Hi Alex,
thanks for the answer. I am aware of the definition of the RRT and OCES, but I am struggling to understand it.
Let’s examine the definition in more detail:
So the “perceptual factors” sound very much like “colour appearance phenomena” to me, “factors” we need to account for in order to make the image appear as an observer perceiving the scene directly.
The “scene” is a very brought concept which needs more definition in my opinion. On my own image appearance matching tests, we found that the definition of the scene was one of the biggest factors when deriving display rendering transforms (more below).
The definition of the Reference Display is also not clear to me either. (I know the words… but what do they mean):
From documents/LaTeX/TB-2014-002/appendixA.tex
“RRT (Reference Rendering Transform) – Converts the scene-referred ACES2065-1 colors into colorimetry for an idealized cinema projector with no dynamic range or gamut limitations.”
Or on:
documents/LaTeX/P-2013-001/introduction.tex
“…Although it is possible to use the Output Color Encoding Specification (OCES) encoding for image storage, it is primarily a conceptual encoding, a common `jumping-off point’ for Output Device Transforms (ODTs)…”
Mh… does not clarify things for me in practice.
Is the references display an ideal 3 primary display?
Here “extreme wide gamut” is a bit ambiguous.
Why is a cinema-like environment coded into the Reference Viewing Condition? This might be unideal if I want to build a perfect pipeline for VR maybe?
(For me, an ideal display would have much more primaries and all “three component” approaches would be obsolete anyway.)

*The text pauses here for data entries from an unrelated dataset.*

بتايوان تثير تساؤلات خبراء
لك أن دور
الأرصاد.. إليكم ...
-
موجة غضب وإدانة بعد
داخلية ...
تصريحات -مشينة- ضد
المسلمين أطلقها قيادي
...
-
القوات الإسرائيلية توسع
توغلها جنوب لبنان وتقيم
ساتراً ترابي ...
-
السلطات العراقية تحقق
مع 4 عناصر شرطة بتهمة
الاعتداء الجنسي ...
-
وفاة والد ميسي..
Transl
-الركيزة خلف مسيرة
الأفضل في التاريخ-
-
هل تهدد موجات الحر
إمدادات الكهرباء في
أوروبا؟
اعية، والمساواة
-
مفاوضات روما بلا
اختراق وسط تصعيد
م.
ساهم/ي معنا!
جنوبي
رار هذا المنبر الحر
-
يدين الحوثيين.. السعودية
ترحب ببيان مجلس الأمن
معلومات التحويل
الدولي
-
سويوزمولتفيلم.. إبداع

Also, how do you verify the isolated performance of the RRT if such a display is not available to the present day?
“… Required to convert…” does not really specify the intent of the RRT. Is its definition to match appearance, to satisfy a hand full of expert viewers or something else? Is it performance measure an objective or subjective one.

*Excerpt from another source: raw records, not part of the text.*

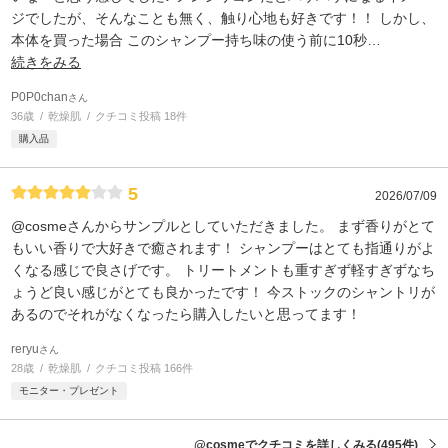
ジでしたが、そんなことも無く、触り心地も好きです！！ しかし、
本体を買った場合 このシャンプー持ち味の使う前に10秒
…
続きをみる
P0P0chan
さん
36歳
乾燥肌
クチコミ投稿 18件
購入品
5
2026/07/09
@cosmeさんからサンプルとしていただきました。 まず香りがとて
もいい香りで大好きで癒されます！ シャンプーはとても指通りがよ
くなる感じで良さげです。 トリートメントも重すぎず軽すぎずなち
ょうど良い感じがとても良かったです！ 今ストックのシャントリが
あるのでそれがなくなったら購入したいと思ってます！
reryu
さん
28歳
乾燥肌
クチコミ投稿 166件
モニター・プレゼント
@cosmeでクチコミを詳しくみる
(495件)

Assuming you put Colour appearance matching in the ODTs:
I have doubts that you can derive and visually verify “colour appearance models” if the source space is an abstract one (or ambiguously defined). If you encounter discrepancies in colour matching it is hard to debug - where does the error comes from (the RRT or the CAM in the ODT)?
The Scene:
for a CAM “the scene” could be just another viewing condition. So the problem of transforming from a specific scene referred image state to a specific display referred image state could be (and can be) solely solved by a one suitable model, I suppose.

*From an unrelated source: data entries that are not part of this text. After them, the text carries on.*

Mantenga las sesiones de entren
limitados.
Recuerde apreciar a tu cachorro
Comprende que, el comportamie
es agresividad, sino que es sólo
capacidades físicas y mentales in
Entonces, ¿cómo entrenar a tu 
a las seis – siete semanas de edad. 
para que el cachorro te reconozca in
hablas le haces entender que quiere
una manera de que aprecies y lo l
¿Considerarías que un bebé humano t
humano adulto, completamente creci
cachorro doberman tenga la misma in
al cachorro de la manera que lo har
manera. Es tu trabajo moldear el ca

I write a “specific scene” because there is strong evidence that such a model could produce the best results if it would alter its parameters based on the specific scene and specific display viewing condition. A scene with less dynamic range (the configuration of the lighting on set) might need a different set of tone mapping and gamut mapping parameters than a scene with a lot of dynamic range.
In Motion Picture, the situation is relaxed because we have a skilled colourist that can alter the image state by additional operations ( this is one aspect of colour grading), but there might be other use cases.
So one fundamental question might come down to “what is the ‘golden’ reference scene” for a static colour management framework?
The RRT:
To me, we really should open the discussion about the RRT if we consider enhancing complexity in the ODTs.
In many related disciplines, complexity comes with a great penalty for computation cost, manufacturing costs etc… so complexity should always be avoided. I think such a mindset would be good for the development of the “next ACES”. Every line of code in the image processing pipeline really needs to show a clear benefit. I have doubts that we will see real-time implementations of the actual real code of RRT+ODT if we increase complexity rather then decreasing it.
Removing or redesigning the RRT really is a good opportunity to reduce complexity.
I hope some of this makes sense.
best
Daniele